Task =>
Please copy every line of the data in which the string "models" appears.

┌─ Given records

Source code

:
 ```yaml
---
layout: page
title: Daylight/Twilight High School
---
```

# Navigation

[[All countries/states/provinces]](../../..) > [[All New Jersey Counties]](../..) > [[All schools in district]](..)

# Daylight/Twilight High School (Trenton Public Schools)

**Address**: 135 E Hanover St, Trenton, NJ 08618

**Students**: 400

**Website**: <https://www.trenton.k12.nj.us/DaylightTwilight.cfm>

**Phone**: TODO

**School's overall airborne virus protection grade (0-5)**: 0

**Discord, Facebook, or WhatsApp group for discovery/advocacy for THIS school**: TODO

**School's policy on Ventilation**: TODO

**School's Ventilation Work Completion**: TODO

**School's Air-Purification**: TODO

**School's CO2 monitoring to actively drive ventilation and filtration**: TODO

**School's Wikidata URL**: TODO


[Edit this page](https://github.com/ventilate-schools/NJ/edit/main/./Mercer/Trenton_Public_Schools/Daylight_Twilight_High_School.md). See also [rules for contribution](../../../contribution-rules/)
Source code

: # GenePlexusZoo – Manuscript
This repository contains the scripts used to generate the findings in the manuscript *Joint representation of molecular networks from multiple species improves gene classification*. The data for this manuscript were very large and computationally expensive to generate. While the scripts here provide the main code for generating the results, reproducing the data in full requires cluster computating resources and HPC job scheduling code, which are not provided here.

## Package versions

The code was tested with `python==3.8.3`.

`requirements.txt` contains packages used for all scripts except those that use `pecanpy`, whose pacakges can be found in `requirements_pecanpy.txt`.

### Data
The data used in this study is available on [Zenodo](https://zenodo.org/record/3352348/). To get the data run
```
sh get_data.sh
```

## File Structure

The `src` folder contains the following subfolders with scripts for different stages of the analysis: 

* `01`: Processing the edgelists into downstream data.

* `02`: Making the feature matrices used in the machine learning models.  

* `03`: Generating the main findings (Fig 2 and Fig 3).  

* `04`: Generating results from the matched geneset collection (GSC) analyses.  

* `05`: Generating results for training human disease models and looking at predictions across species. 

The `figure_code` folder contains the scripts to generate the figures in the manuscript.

└─

Completed exercise =>
* `02`: Making the feature matrices used in the machine learning models.  
* `05`: Generating results for training human disease models and looking at predictions across species. 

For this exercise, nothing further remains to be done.